NPV and IRR lead to the same decisions with investments that are independent.
With mutually exclusive investments, the NPV method is easier to use and more reliable.
To this point neither of the two discounted cash flow procedures for evaluating an investment is obviously incorrect. In many situations, the internal rate of return (IRR) procedure will lead to the same decision as the net present value (NPV) procedure, but there are also times when the IRR may lead to different decisions from those obtained by using the net present value procedure. When the two methods lead to different decisions, the net present value method tends to give better decisions.
It is sometimes possible to use the IRR method in such a way that it gives the same results as the NPV method. For this to occur, it is necessary that the rate of discount at which it is appropriate to discount future cash proceeds be the same for all future years. If the appropriate rate of interest varies from year to year, then the two procedures may not give identical answers.
It is easy to use the NPV method correctly. It is much more difficult to use the IRR method correctly.
Accept or Reject Decisions
Frequently, the investment decision to be made is whether to accept or reject a project where the cash flows of the project do not affect the cash flows of other projects. We speak of this type of investment as being an independent investment. With the IRR procedure, the recommendation with conventional cash flows is to accept an independent investment if its IRR is greater than some minimum acceptable rate of discount. If the cash flow corresponding to the investment consists of one or more periods of cash outlays followed only by periods of cash proceeds, this method will give the same accept or reject decisions as the NPV method, using the same discount rate. Because most independent investments have cash flow patterns that meet the specifications described, it is fair to say that in practice, the IRR and NPV methods tend to give the same accept or reject recommendations for independent investments.
Mutually Exclusive Investment
If undertaking any one of a set of investments will change the profitability of the other investments, the investments are substitutes. An extreme case of substitution exists if undertaking one of the investments completely eliminates the expected proceeds of the other investments. Such investments are said to be mutually exclusive.

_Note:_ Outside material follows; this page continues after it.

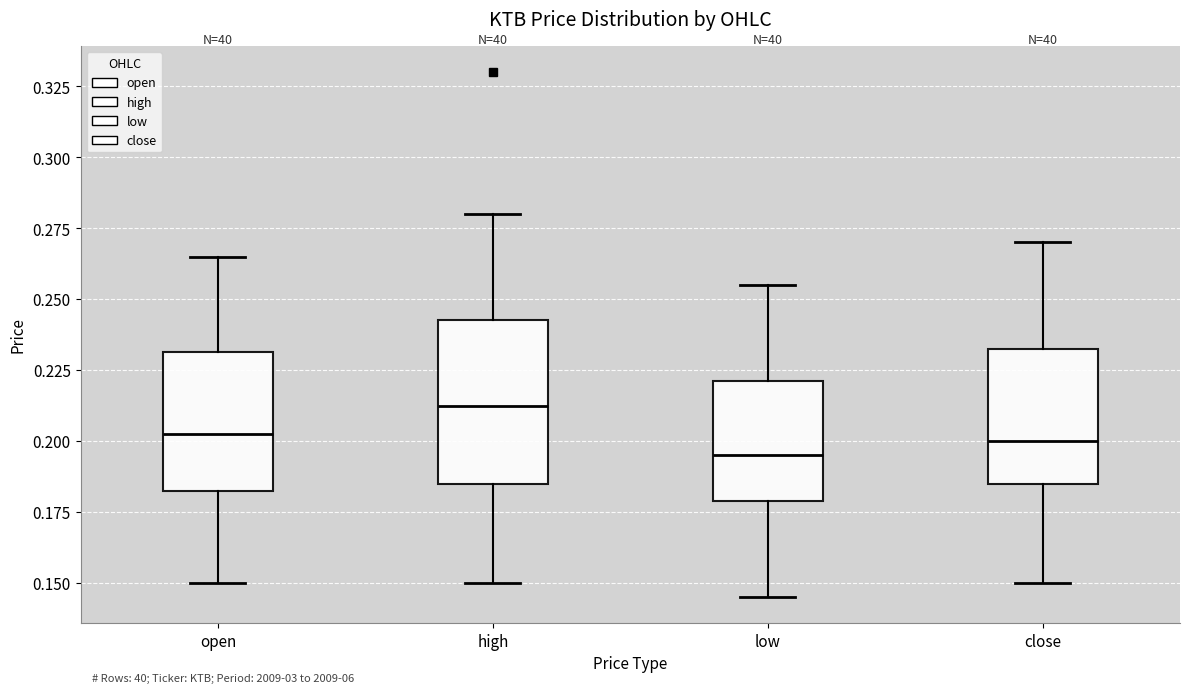

Reading left to right, transcribe this box plot: for each box, give where its median line is, the range the box spans, and where its two whiskers end, as read against the y-axis. The values are not printed on the chart, so give them approximately, as read against the axis.

open: median 0.205, box 0.185 to 0.230, whiskers 0.150 to 0.265
high: median 0.215, box 0.185 to 0.245, whiskers 0.150 to 0.280
low: median 0.195, box 0.180 to 0.220, whiskers 0.145 to 0.255
close: median 0.200, box 0.185 to 0.235, whiskers 0.150 to 0.270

Frequently, a company will have two or more investments, any one of which would be acceptable, but because the investments are mutually exclusive, only one can be accepted. Mutually exclusive investment alternatives are common in industry. The situation frequently occurs in connection with the engineering design of a new installation. In the process of designing such an installation, the engineers are typically faced at a great many points with alternatives that are mutually exclusive. Thus, a measure of investment worth that does not lead to correct mutually exclusive choices will be seriously deficient.